老翁道:“这是西湖镇,我姓孙,大家都叫我老鱼头,前几日我在湖边打渔,在湖面上看到了你,一摸还有气,就将你弄上了船,找了个郎中来,说是中了毒,虽一段时间才能清除,慕容兄弟,你是怎么中的毒?”
慕容春道:“一言难尽,我本是到集镇卖米,回家的路上遇上几名恶贼,糟践民女,我一怒之下与他们动了手,没想到中了这毒,老丈,此地是东是西,你可听说周家庄?”
老鱼头摇头道:“没听说过,西湖镇处南,往东倒是有个叫铁马集的地方,据此五十余里。”
慕容春不则暗道:“这铁马集,与山下的集镇相距也有二三十里,我怎么到这里来了?”
就这样,慕容春在西湖镇上呆了半个月,动弹不得,幸亏有老鱼头帮忙,不然就得丧身湖中。老鱼头把慕容春安顿在船上,精心照顾,又请了郎中,调理之下,倒也能站了起来。

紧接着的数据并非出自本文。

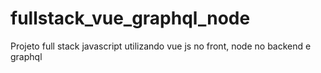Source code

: # fullstack_vue_graphql_node
Projeto full stack javascript utilizando vue js no front, node no backend e graphql 
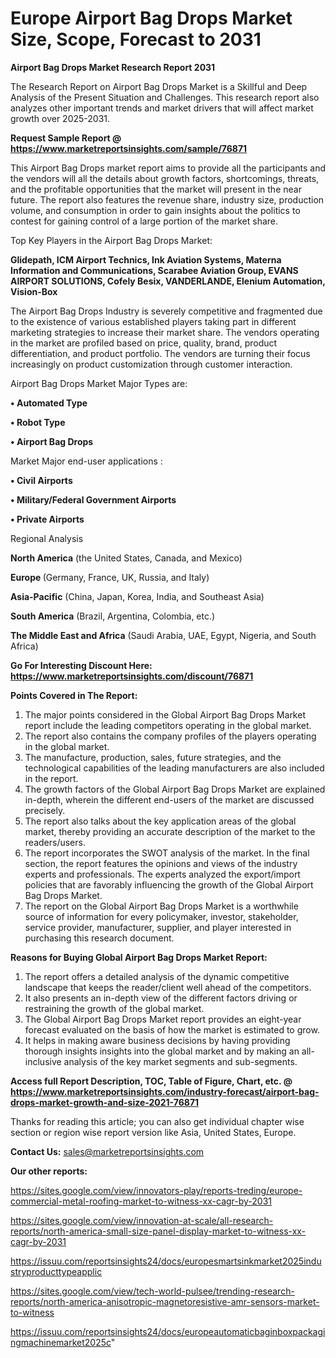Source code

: # Europe Airport Bag Drops Market Size, Scope, Forecast to 2031

<strong>Airport Bag Drops Market Research Report 2031</strong>

The Research Report on Airport Bag Drops Market is a Skillful and Deep Analysis of the Present Situation and Challenges. This research report also analyzes other important trends and market drivers that will affect market growth over 2025-2031.

<strong>Request Sample Report @ <a href=https://www.marketreportsinsights.com/sample/76871>https://www.marketreportsinsights.com/sample/76871</a></strong>

This Airport Bag Drops market report aims to provide all the participants and the vendors will all the details about growth factors, shortcomings, threats, and the profitable opportunities that the market will present in the near future. The report also features the revenue share, industry size, production volume, and consumption in order to gain insights about the politics to contest for gaining control of a large portion of the market share.

Top Key Players in the Airport Bag Drops Market:

<strong>Glidepath, ICM Airport Technics, Ink Aviation Systems, Materna Information and Communications, Scarabee Aviation Group, EVANS AIRPORT SOLUTIONS, Cofely Besix, VANDERLANDE, Elenium Automation, Vision-Box</strong>

The Airport Bag Drops Industry is severely competitive and fragmented due to the existence of various established players taking part in different marketing strategies to increase their market share. The vendors operating in the market are profiled based on price, quality, brand, product differentiation, and product portfolio. The vendors are turning their focus increasingly on product customization through customer interaction.

Airport Bag Drops Market Major Types are:

<strong>• Automated Type

• Robot Type

• Airport Bag Drops</strong>

Market Major end-user applications :

<strong>• Civil Airports

• Military/Federal Government Airports

• Private Airports</strong>

Regional Analysis

</u><strong><b>North America</b></strong> (the United States, Canada, and Mexico)

<strong><b>Europe </b></strong>(Germany, France, UK, Russia, and Italy)

<strong><b>Asia-Pacific</b></strong> (China, Japan, Korea, India, and Southeast Asia)

<strong><b>South America</b></strong> (Brazil, Argentina, Colombia, etc.)

<strong><b>The Middle East and Africa</b></strong> (Saudi Arabia, UAE, Egypt, Nigeria, and South Africa)

<strong>Go For Interesting Discount Here: <a href=https://www.marketreportsinsights.com/discount/76871>https://www.marketreportsinsights.com/discount/76871</a></strong>

<strong>Points Covered in The Report:</strong>
<ol>
  <li>The major points considered in the Global Airport Bag Drops Market report include the leading competitors operating in the global market.</li>
  <li>The report also contains the company profiles of the players operating in the global market.</li>
  <li>The manufacture, production, sales, future strategies, and the technological capabilities of the leading manufacturers are also included in the report.</li>
  <li>The growth factors of the Global Airport Bag Drops Market are explained in-depth, wherein the different end-users of the market are discussed precisely.</li>
  <li>The report also talks about the key application areas of the global market, thereby providing an accurate description of the market to the readers/users.</li>
  <li>The report incorporates the SWOT analysis of the market. In the final section, the report features the opinions and views of the industry experts and professionals. The experts analyzed the export/import policies that are favorably influencing the growth of the Global Airport Bag Drops Market.</li>
  <li>The report on the Global Airport Bag Drops Market is a worthwhile source of information for every policymaker, investor, stakeholder, service provider, manufacturer, supplier, and player interested in purchasing this research document.</li>
</ol>
<strong>Reasons for Buying Global Airport Bag Drops Market Report:</strong>

<ol>
  <li>The report offers a detailed analysis of the dynamic competitive landscape that keeps the reader/client well ahead of the competitors.</li>
  <li>It also presents an in-depth view of the different factors driving or restraining the growth of the global market.</li>
  <li>The Global Airport Bag Drops Market report provides an eight-year forecast evaluated on the basis of how the market is estimated to grow.</li>
  <li>It helps in making aware business decisions by having providing thorough insights insights into the global market and by making an all-inclusive analysis of the key market segments and sub-segments.</li>
</ol>
<strong>Access full Report Description, TOC, Table of Figure, Chart, etc. @ <a href=https://www.marketreportsinsights.com/industry-forecast/airport-bag-drops-market-growth-and-size-2021-76871>https://www.marketreportsinsights.com/industry-forecast/airport-bag-drops-market-growth-and-size-2021-76871</a></strong>


Thanks for reading this article; you can also get individual chapter wise section or region wise report version like Asia, United States, Europe.

<strong>Contact Us:</strong>
sales@marketreportsinsights.com

<strong>Our other reports:</strong>

<a href=https://sites.google.com/view/innovators-play/reports-treding/europe-commercial-metal-roofing-market-to-witness-xx-cagr-by-2031>https://sites.google.com/view/innovators-play/reports-treding/europe-commercial-metal-roofing-market-to-witness-xx-cagr-by-2031</a>

<a href=https://sites.google.com/view/innovation-at-scale/all-research-reports/north-america-small-size-panel-display-market-to-witness-xx-cagr-by-2031>https://sites.google.com/view/innovation-at-scale/all-research-reports/north-america-small-size-panel-display-market-to-witness-xx-cagr-by-2031</a>

<a href=https://issuu.com/reportsinsights24/docs/europesmartsinkmarket2025industryproducttypeapplic>https://issuu.com/reportsinsights24/docs/europesmartsinkmarket2025industryproducttypeapplic</a>

<a href=https://sites.google.com/view/tech-world-pulsee/trending-research-reports/north-america-anisotropic-magnetoresistive-amr-sensors-market-to-witness>https://sites.google.com/view/tech-world-pulsee/trending-research-reports/north-america-anisotropic-magnetoresistive-amr-sensors-market-to-witness</a>

<a href=https://issuu.com/reportsinsights24/docs/europeautomaticbaginboxpackagingmachinemarket2025c>https://issuu.com/reportsinsights24/docs/europeautomaticbaginboxpackagingmachinemarket2025c</a>"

走下渔船,慕容春担忧家里人寻找,就想回家,到湖边走了几步,头晕目眩,只好坐了下来。
老鱼头道:“慕容兄弟,郎中说了,你这毒还没清完,不得运动,你就乖乖听话,不要出来走动。”
慕容春道:“也不知家里怎么样了。”
老鱼头道:“定是四处寻找,但此地离你所之地太远,估计也找不过来,待你好后,再回家也不晚。”
慕容春道:“要不,你也与我回家如何,你孤身一人,无依无靠,将来,我给你养老送终。”
老鱼头道:“呆在这湖上习惯了,哪也不想去,你的心意我领了,其实我也不是一个人,我还有个女儿,她在杨府当丫环,这杨家压根就没把她当人看,你要是有心,就将她带走,给她找个好人家,也算是报了我的恩。”